(Données sources)

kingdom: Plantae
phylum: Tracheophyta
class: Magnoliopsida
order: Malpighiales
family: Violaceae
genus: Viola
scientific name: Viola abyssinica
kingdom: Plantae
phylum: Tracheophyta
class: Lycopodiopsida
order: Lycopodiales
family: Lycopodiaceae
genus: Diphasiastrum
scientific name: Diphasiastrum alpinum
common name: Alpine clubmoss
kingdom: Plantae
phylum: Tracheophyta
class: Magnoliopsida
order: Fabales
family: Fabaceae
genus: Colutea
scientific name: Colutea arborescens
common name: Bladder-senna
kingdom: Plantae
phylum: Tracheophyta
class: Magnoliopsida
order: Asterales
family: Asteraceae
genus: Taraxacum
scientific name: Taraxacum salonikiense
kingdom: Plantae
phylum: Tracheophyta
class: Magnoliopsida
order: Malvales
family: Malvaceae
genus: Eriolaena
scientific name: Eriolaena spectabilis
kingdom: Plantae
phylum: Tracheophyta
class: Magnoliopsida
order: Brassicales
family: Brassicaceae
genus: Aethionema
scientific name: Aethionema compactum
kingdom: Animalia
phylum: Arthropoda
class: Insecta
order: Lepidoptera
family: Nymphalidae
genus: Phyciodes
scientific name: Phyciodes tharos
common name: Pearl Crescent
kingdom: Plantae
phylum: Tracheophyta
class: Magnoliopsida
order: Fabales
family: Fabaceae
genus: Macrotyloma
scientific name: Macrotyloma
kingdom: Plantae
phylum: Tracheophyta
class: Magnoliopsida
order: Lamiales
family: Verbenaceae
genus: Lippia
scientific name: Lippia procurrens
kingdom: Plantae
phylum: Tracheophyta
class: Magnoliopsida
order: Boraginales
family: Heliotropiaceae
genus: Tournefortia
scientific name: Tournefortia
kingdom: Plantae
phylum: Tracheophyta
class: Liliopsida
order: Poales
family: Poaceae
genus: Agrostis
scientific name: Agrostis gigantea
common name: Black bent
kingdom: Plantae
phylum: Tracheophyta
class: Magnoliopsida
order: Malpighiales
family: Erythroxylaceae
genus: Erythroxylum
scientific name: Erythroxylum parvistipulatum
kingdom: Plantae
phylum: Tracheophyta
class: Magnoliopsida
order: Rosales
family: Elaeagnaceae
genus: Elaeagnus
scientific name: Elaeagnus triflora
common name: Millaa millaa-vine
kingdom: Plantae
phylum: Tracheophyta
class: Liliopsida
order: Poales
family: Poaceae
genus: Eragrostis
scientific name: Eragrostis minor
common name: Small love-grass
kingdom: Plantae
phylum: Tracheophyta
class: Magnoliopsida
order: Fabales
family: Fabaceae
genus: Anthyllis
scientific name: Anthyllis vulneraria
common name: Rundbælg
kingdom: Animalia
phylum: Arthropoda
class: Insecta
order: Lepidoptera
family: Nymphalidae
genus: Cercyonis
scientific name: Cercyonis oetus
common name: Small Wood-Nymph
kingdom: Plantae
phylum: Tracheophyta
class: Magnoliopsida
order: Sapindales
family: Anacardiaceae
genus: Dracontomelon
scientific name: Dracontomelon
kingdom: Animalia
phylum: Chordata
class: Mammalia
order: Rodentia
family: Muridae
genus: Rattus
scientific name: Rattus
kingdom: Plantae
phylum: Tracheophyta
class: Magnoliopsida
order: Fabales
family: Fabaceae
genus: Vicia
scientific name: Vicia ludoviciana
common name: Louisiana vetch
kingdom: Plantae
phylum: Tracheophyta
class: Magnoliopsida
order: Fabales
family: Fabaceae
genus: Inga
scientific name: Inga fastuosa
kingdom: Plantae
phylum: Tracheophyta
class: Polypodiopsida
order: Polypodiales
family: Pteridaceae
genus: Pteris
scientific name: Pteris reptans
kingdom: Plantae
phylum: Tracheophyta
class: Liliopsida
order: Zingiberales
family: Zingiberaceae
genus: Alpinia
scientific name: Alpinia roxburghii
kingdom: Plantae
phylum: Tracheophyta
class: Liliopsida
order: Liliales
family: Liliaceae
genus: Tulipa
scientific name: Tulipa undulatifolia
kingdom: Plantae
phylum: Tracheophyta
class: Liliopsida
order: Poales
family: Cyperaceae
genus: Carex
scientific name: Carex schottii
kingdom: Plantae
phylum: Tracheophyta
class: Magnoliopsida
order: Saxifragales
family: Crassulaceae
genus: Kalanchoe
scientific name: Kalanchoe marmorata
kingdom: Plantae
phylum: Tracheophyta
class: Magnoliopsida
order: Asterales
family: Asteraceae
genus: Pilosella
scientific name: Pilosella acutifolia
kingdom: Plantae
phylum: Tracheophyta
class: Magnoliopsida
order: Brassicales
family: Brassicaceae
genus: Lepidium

EXERCICE ÉCRIT:
Exprimez sous forme de liste JSON de chaînes les lignes allant du début du listing jusqu'à la ligne contenant "genus: Diphasiastrum", celle-ci comprise. Mettez une chaîne par ligne et omettez les lignes vides.

RÉPONSE FINALE:
[
  "kingdom: Plantae",
  "phylum: Tracheophyta",
  "class: Magnoliopsida",
  "order: Malpighiales",
  "family: Violaceae",
  "genus: Viola",
  "scientific name: Viola abyssinica",
  "kingdom: Plantae",
  "phylum: Tracheophyta",
  "class: Lycopodiopsida",
  "order: Lycopodiales",
  "family: Lycopodiaceae",
  "genus: Diphasiastrum"
]